Italian Minister: Russian countersanctions inflict 100 million euro loss on economy
Russia’s embargo inflicted most losses on small and midsized farms supplying fruits, cheese and meat products
ROME, September 11. /ITAR-TASS/. European sanctions imposed on Russia and Moscow’s countersanctions have inflicted a loss of up to 100 million euros on Italy’s economy, Italian Economic Development Minister Federica Guidi said Wednesday.
“Losses from export shrinkage as a result of European sanctions and countersanctions on the part of Russia due to the Ukrainian crisis total not more than 100 million euros,” Guidi said.
According to representatives of the Northern League opposition party who accuse the government supporting the European Union’s anti-Russian sanctions of violating the country’s national interests, Italy is sustaining losses of some 15 billion euros.
Russian officials and companies came under the first batch of Western sanctions, including visa bans and asset freezes, after Russia incorporated Crimea in mid-March.
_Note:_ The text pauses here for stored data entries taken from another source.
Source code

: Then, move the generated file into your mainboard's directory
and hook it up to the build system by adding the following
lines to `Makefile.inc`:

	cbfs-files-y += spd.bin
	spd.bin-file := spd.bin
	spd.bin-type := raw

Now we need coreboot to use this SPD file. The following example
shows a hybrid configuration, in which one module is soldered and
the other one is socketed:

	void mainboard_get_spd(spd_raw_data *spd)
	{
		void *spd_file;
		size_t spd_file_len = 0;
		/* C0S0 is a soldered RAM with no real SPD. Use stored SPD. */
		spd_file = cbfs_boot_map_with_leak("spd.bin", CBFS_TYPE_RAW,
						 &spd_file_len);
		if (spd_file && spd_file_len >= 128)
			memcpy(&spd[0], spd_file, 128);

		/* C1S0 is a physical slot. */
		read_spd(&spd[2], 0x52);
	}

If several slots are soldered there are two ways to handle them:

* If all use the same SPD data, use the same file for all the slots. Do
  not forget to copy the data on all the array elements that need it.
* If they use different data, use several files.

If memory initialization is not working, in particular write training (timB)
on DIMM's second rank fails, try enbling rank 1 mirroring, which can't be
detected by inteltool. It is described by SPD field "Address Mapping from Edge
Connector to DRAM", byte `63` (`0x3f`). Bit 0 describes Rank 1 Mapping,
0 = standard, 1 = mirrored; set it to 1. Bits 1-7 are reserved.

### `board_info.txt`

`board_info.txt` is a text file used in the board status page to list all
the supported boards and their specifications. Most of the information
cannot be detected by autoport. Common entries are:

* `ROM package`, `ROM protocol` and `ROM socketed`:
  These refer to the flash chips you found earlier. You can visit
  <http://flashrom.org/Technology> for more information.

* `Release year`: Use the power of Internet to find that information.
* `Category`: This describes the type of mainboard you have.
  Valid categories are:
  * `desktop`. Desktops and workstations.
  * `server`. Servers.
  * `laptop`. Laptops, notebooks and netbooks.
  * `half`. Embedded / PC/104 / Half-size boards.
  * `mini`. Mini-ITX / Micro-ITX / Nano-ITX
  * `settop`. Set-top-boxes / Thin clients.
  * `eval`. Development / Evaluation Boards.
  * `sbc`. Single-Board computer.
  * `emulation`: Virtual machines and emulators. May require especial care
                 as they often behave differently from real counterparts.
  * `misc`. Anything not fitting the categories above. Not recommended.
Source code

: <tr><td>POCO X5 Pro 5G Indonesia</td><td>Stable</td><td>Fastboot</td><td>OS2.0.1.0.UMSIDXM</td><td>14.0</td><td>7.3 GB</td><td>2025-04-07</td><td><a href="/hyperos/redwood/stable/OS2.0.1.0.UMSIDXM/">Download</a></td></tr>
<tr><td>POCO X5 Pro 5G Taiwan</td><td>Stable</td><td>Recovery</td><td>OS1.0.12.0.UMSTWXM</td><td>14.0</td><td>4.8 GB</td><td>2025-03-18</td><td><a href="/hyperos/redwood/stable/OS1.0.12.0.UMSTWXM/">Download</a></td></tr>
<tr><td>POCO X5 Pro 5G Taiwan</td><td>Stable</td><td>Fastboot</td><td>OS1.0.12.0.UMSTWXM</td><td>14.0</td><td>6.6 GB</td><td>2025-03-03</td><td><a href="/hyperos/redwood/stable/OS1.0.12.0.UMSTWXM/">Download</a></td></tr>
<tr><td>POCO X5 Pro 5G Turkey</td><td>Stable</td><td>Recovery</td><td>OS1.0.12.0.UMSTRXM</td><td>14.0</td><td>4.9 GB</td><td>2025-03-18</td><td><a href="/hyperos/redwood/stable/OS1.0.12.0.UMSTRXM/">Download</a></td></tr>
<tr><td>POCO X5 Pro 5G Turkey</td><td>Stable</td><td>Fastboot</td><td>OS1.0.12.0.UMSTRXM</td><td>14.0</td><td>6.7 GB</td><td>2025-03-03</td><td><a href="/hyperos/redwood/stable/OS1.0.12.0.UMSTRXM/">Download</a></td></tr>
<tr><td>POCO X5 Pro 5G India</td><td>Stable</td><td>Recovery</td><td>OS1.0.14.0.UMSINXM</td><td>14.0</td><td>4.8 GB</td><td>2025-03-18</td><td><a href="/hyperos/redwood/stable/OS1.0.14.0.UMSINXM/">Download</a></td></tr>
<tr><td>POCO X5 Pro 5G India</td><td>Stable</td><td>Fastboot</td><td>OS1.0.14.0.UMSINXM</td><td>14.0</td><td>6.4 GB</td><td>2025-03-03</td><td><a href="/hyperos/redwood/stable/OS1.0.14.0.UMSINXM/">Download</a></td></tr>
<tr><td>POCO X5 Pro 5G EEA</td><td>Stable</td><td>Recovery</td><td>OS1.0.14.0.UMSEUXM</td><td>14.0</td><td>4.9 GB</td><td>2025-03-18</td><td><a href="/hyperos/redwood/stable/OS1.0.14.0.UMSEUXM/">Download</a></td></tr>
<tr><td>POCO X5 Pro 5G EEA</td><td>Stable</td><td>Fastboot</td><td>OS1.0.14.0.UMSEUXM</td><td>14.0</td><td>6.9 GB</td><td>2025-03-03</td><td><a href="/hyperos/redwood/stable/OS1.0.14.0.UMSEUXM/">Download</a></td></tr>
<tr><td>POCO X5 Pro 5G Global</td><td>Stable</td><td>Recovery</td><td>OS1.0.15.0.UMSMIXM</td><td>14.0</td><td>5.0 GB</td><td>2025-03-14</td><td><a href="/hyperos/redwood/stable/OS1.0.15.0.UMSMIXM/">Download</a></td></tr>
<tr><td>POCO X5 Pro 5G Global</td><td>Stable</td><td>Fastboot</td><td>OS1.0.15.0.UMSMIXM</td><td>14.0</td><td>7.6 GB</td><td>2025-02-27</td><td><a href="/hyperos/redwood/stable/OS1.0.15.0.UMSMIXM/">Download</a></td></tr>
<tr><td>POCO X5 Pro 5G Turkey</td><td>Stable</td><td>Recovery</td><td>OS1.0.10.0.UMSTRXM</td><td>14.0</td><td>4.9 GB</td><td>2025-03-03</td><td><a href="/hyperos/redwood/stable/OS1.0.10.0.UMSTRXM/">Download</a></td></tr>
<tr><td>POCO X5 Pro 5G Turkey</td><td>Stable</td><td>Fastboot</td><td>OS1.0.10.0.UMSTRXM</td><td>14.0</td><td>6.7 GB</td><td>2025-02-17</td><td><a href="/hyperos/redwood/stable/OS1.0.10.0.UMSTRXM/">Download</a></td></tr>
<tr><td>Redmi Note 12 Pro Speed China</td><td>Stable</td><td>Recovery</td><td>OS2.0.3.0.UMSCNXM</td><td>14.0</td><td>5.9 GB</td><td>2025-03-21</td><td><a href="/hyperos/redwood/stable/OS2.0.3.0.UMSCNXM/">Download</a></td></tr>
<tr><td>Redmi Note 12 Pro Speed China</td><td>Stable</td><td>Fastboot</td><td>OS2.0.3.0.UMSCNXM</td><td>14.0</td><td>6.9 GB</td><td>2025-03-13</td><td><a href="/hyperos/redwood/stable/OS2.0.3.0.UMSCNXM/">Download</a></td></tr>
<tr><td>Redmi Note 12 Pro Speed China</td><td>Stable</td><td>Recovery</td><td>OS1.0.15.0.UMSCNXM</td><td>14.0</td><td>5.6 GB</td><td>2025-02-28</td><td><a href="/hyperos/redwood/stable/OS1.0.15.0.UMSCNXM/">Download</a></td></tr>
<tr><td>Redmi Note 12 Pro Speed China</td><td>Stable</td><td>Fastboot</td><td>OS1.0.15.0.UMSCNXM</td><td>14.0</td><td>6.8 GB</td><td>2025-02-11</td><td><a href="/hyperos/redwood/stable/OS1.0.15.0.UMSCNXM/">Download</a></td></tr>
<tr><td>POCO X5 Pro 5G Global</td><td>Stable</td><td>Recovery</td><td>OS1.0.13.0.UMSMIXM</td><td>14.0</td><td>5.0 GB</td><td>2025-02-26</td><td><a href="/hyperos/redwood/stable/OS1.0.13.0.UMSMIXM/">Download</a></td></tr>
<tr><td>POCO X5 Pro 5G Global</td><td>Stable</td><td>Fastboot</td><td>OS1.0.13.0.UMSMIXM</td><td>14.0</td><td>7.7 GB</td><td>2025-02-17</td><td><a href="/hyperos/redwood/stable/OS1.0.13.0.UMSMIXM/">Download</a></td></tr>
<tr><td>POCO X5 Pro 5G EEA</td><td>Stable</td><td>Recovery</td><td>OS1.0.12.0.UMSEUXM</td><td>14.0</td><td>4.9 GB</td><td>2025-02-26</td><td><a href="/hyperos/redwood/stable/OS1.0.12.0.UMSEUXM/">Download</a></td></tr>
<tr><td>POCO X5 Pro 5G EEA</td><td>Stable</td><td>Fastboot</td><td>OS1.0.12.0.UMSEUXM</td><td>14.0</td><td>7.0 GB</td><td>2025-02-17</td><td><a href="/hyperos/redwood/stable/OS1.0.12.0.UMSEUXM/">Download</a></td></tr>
The West and Kiev refused to recognize the legality of Crimea’s reunification with Russia despite Moscow’s explanations that it was legal.
The West announced new sectoral sanctions against Russia in late July over Moscow’s position on Ukrainian events, in particular, what the West claimed was Moscow’s alleged involvement in mass protests in Ukraine’s war-torn southeast.
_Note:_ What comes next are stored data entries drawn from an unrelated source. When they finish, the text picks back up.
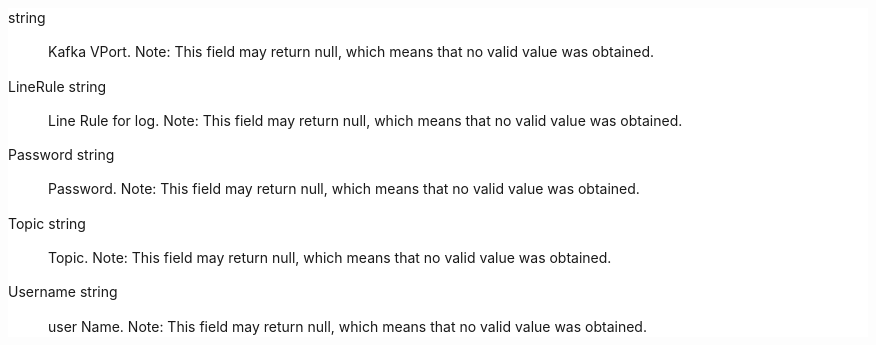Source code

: </span>
        <span class="property-indicator"></span>
        <span class="property-type">string</span>
    </dt>
    <dd><p>Kafka VPort. Note: This field may return null, which means that no valid value was obtained.</p>
</dd><dt class="property-required"
            title="Required">
        <span id="linerule_go">
<a data-swiftype-name="resource-property" data-swiftype-type="text" href="#linerule_go" style="color: inherit; text-decoration: inherit;">Line<wbr>Rule</a>
</span>
        <span class="property-indicator"></span>
        <span class="property-type">string</span>
    </dt>
    <dd><p>Line Rule for log. Note: This field may return null, which means that no valid value was obtained.</p>
</dd><dt class="property-required"
            title="Required">
        <span id="password_go">
<a data-swiftype-name="resource-property" data-swiftype-type="text" href="#password_go" style="color: inherit; text-decoration: inherit;">Password</a>
</span>
        <span class="property-indicator"></span>
        <span class="property-type">string</span>
    </dt>
    <dd><p>Password. Note: This field may return null, which means that no valid value was obtained.</p>
</dd><dt class="property-required"
            title="Required">
        <span id="topic_go">
<a data-swiftype-name="resource-property" data-swiftype-type="text" href="#topic_go" style="color: inherit; text-decoration: inherit;">Topic</a>
</span>
        <span class="property-indicator"></span>
        <span class="property-type">string</span>
    </dt>
    <dd><p>Topic. Note: This field may return null, which means that no valid value was obtained.</p>
</dd><dt class="property-required"
            title="Required">
        <span id="username_go">
<a data-swiftype-name="resource-property" data-swiftype-type="text" href="#username_go" style="color: inherit; text-decoration: inherit;">Username</a>
</span>
        <span class="property-indicator"></span>
        <span class="property-type">string</span>
    </dt>
    <dd><p>user Name. Note: This field may return null, which means that no valid value was obtained.</p>
</dd></dl>
</pulumi-choosable>
</div>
In response, Russia imposed on August 6 a one-year ban on imports of beef, pork, poultry, fish, cheeses, fruit, vegetables and dairy products from Australia, Canada, the EU, the United States and Norway.
Russia’s embargo inflicted most losses on small and midsized farms supplying fruits, cheese and meat products. Italy’s Ministry of Agricultural, Food and Forestry Policies announced that it opened access to EU-allocated funds for support of affected agricultural producers.
Last year, the volume of Italian food exports to Russia, including wine unaffected by restrictions totaled 706 million euros.
The list of products whose imports Russia banned as part of its response sanctions to Western nations includes cattle meat (fresh, chilled and refrigerated), pork (fresh, chilled and refrigerated), poultry meat and all poultry edible by-products, salted meat, pickled meat, dried meat, smoked meat, fish, clams and other water invertebrates, milk and dairy products, vegetables, edible roots and tuber crops.
The list also contains fruit and nuts, sausage and analogous meat products, meat by-products or blood, as well as products made of them, ready-to-eat products including cheeses and cottage-cheese based on vegetable fats.
Russia has repeatedly dismissed Western allegations that it could in any way be involved in protests in the southeast of Ukraine, which started after Crimea refused to recognize the authorities propelled to power during a coup in Ukraine in February and reunified with Russia in mid-March after some 60 years as part of Ukraine.
Fierce clashes between troops loyal to Kiev and local militias in the southeastern Ukrainian Donetsk and Lugansk regions during Kiev’s military operation to regain control over the breakaway territories, which call themselves the Donetsk and Lugansk People’s republics (DPR and LPR), have killed hundreds of civilians, brought massive destruction and forced hundreds of thousands to flee Ukraine’s southeast.
The Ukrainian warring sides agreed on cessation of fire during talks mediated by the Organization for Security and Cooperation in Europe (OSCE) in Belarusian capital Minsk on September 5. The long hoped-for ceasefire took effect the same day.